IEEE Trans Neural Netw Learn Syst. 2023 Feb 22:PP. doi: 10.1109/TNNLS.2023.3243904. Online ahead of print.

Abstract

In recent years, distributed graph convolutional networks (GCNs) training frameworks have achieved great success in learning the representation of graph-structured data with large sizes. However, existing distributed GCN training frameworks require enormous communication costs since a multitude of dependent graph data need to be transmitted from other processors. To address this issue, we propose a graph augmentation-based distributed GCN framework (GAD). In particular, GAD has two main components: GAD-Partition and GAD-Optimizer . We first propose an augmentation-based graph partition (GAD-Partition) that can divide the input graph into augmented subgraphs to reduce communication by selecting and storing as few significant vertices of other processors as possible.

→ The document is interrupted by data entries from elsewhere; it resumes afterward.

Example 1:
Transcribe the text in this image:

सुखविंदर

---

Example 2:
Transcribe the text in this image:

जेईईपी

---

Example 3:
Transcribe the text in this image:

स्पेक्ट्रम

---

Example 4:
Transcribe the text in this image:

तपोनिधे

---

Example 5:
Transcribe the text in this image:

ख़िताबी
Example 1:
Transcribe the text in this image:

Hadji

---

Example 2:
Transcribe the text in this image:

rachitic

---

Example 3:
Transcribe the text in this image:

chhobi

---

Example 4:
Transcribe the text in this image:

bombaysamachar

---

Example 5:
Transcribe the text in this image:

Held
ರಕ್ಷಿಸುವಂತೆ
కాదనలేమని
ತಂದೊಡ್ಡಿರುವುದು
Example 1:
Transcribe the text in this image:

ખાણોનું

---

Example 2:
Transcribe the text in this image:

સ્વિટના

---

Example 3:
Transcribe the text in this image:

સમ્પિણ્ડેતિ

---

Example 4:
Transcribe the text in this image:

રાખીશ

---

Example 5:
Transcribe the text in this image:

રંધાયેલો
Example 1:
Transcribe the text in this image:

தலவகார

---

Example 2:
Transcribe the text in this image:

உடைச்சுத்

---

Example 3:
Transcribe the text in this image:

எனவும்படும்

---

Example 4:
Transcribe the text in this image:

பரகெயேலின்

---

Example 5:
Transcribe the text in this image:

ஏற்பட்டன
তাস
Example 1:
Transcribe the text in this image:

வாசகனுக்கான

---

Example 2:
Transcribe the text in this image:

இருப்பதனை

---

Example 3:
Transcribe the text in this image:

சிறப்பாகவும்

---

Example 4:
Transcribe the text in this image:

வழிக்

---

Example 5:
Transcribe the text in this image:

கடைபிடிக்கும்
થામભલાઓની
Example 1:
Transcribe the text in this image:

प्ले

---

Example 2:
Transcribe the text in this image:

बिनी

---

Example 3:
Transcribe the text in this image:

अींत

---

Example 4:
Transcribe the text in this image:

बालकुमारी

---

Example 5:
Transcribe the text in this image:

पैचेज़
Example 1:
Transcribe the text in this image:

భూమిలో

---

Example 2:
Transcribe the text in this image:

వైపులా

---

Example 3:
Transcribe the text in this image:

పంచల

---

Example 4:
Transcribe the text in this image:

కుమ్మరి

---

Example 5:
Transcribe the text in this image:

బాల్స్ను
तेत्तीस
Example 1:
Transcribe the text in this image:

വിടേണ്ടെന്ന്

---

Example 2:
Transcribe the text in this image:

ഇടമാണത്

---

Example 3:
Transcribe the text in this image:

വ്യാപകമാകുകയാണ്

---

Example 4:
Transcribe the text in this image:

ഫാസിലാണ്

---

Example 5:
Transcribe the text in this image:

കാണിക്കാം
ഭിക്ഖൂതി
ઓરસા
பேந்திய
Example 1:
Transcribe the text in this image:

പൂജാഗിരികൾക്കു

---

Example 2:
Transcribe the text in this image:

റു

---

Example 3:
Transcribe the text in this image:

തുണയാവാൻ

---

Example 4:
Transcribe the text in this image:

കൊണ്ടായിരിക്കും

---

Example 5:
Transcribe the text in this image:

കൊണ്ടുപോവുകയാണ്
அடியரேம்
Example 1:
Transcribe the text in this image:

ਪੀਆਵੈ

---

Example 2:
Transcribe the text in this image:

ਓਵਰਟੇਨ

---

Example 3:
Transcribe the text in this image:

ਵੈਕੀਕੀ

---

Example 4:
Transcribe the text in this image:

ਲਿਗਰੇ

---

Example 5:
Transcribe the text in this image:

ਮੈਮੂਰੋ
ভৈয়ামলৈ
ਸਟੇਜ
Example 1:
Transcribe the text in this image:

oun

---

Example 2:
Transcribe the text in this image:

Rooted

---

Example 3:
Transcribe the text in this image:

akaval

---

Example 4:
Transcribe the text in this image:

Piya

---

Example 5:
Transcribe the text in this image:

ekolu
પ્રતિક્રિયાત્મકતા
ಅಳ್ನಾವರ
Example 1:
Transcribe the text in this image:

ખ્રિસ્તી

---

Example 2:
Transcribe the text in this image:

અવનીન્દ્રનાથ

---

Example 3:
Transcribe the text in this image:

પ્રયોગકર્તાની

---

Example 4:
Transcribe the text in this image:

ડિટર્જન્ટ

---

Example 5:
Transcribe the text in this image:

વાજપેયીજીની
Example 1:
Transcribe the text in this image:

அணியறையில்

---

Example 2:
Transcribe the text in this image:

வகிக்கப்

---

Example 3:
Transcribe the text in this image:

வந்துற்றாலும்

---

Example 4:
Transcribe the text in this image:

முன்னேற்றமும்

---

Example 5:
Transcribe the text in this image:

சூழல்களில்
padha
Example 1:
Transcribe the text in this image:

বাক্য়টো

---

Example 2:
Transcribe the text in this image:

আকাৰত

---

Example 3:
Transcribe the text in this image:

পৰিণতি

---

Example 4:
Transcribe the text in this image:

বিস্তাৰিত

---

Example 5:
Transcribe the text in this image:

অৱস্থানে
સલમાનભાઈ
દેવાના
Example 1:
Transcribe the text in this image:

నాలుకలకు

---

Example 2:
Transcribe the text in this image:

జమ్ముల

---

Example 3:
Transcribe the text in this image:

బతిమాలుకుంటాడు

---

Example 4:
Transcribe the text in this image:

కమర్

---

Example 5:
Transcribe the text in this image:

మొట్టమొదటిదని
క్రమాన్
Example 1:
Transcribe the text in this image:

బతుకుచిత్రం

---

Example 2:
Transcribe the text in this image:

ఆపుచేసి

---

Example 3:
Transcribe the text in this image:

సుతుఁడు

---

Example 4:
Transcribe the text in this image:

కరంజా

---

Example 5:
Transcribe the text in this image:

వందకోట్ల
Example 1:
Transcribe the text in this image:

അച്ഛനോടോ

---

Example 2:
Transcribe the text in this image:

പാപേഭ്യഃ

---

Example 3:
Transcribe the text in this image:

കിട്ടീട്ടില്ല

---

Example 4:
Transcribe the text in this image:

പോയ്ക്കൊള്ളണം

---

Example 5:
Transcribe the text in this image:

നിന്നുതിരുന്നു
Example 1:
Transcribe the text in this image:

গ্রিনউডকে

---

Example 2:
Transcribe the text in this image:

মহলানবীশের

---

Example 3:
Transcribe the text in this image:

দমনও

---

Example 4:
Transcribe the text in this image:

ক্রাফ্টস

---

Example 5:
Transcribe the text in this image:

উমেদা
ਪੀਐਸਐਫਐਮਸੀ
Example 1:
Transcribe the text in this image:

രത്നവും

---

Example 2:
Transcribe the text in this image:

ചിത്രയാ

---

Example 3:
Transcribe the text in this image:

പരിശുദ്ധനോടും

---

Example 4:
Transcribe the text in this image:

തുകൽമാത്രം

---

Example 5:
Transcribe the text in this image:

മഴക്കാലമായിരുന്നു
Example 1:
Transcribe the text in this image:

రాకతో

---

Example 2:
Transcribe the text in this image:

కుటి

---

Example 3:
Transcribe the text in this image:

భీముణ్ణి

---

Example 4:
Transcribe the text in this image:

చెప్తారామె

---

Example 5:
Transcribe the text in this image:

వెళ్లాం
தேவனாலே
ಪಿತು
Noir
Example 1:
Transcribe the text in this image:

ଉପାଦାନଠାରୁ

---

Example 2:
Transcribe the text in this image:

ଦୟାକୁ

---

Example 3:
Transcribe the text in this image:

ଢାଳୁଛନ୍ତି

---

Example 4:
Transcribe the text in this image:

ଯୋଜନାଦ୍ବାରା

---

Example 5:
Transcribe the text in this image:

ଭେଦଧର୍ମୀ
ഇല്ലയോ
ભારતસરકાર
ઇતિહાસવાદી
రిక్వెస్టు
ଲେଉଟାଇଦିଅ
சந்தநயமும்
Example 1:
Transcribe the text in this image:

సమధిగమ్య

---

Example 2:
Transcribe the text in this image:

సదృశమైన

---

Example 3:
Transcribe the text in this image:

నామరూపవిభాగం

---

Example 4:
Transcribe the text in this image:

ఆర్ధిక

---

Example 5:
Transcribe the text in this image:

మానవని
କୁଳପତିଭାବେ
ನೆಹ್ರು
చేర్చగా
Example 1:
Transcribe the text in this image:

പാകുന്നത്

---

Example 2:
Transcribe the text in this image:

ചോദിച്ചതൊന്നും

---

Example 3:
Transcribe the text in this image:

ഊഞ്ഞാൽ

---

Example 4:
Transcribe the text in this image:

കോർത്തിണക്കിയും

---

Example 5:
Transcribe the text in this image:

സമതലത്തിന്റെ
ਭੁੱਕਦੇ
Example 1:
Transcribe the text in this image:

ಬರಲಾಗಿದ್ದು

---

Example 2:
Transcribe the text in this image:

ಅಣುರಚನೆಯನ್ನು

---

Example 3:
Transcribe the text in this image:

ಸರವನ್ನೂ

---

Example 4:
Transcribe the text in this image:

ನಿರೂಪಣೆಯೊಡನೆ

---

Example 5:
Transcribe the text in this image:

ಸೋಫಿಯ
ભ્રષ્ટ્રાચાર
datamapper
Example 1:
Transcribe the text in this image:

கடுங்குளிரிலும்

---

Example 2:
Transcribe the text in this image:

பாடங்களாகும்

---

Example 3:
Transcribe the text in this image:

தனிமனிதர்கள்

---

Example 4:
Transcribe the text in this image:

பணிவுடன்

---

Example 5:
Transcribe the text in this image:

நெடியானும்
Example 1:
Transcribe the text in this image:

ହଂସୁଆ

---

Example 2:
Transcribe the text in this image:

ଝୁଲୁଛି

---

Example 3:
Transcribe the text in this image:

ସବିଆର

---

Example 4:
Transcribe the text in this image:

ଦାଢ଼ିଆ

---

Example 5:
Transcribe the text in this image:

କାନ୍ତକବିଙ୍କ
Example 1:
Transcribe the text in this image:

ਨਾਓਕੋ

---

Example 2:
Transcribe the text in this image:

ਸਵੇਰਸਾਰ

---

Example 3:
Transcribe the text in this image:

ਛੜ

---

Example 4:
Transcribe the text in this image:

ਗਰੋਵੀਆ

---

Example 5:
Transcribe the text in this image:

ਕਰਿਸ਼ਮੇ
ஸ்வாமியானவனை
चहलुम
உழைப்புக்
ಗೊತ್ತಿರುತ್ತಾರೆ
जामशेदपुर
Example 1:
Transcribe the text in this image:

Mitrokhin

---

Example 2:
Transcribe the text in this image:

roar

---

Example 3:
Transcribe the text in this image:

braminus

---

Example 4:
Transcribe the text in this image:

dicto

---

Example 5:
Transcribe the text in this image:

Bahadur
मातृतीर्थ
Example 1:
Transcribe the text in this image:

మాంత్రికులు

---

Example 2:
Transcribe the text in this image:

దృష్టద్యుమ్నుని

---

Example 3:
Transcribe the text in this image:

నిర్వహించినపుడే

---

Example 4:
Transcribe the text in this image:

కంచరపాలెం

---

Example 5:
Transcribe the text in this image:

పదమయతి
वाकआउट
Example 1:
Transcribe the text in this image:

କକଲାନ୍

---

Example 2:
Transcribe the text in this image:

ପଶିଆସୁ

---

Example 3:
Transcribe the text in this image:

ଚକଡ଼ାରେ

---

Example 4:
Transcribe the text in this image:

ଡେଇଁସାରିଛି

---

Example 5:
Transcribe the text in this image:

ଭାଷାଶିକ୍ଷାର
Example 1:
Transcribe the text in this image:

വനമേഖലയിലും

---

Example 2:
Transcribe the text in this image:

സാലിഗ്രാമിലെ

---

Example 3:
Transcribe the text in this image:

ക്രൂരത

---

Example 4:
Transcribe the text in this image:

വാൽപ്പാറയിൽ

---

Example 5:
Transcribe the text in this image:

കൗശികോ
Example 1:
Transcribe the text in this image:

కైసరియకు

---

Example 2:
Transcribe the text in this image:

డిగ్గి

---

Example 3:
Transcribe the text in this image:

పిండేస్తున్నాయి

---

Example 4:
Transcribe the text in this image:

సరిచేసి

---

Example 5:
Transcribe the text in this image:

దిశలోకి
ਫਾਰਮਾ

To further speed up distributed GCN training and improve the quality of the training result, we design a subgraph variance-based importance calculation formula and propose a novel weighted global consensus method, collectively referred to as GAD-Optimizer . This optimizer adaptively adjusts the importance of subgraphs to reduce the effect of extra variance introduced by GAD-Partition on distributed GCN training. Extensive experiments on four large-scale real-world datasets demonstrate that our framework significantly reduces the communication overhead ( ≈ 50% ), improves the convergence speed ( ≈ 2 × ) of distributed GCN training, and obtains a slight gain in accuracy ( ≈ 0.45% ) based on minimal redundancy compared to the state-of-the-art methods.